Text block:
>>>
By Karen Freifeld
(Reuters) -The U.S. will take steps to prevent American chipmakers from selling products to China that circumvent government restrictions, a U.S. official said, as part of the Biden administration's upcoming actions to effectively block more AI chip exports.
The new rules, details of which Reuters is reporting for the first time, will be added to sweeping U.S. restrictions on shipments of advanced chips and chipmaking equipment to China unveiled last October. The updates are expected this week, other people familiar with the matter said, though such timetables often slip.
The latest crackdown on tech exports to China coincides with U.S. efforts to thaw difficult relations between the world's two largest economies. Several senior members of the Biden administration have met their Chinese counterparts in recent months, and the latest round of rules risks complicating the diplomatic effort.
Chips meant for consumer products like laptops will be exempt from the new curbs, the official said.
A spokesperson for the U.S. Department of Commerce, which oversees export controls, declined to comment.
Last year government restrictions kept Nvidia, the world's most valuable chipmaker, from shipping two of its most advanced AI chips to Chinese customers, chips that have become the industry standard for developing chatbots and other AI systems.
<<<
Dataset:
>>>
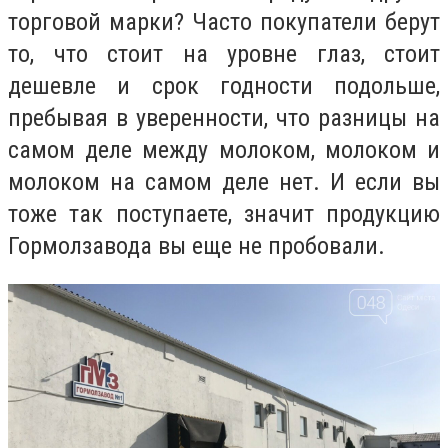
торговой марки? Часто покупатели берут
то, что стоит на уровне глаз, стоит
дешевле и срок годности подольше,
пребывая в уверенности, что разницы на
самом деле между молоком, молоком и
молоком на самом деле нет. И если вы
тоже так поступаете, значит продукцию
Гормолзавода вы еще не пробовали.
<<<
Problem:
Continue the Reuters report on U.S. curbs on AI chip exports to China from the point where it stops.

Answer box:
But Nvidia soon released new variants for the Chinese market that were less sophisticated and got around the U.S. export controls. One, named the H800, has as much computing power at some settings used in AI work, as the company's more powerful but blocked H100 chip. Still, some key performance aspects are limited, according to a specification sheet seen by Reuters.
The U.S. now plans to introduce new guidelines for AI chips that will restrict certain advanced datacenter AI chips not currently captured, the official said.
While the U.S. official declined to identify which additional chips will be effectively banned, Nvidia's H800 is a semiconductor several sources have said the administration has wanted to block.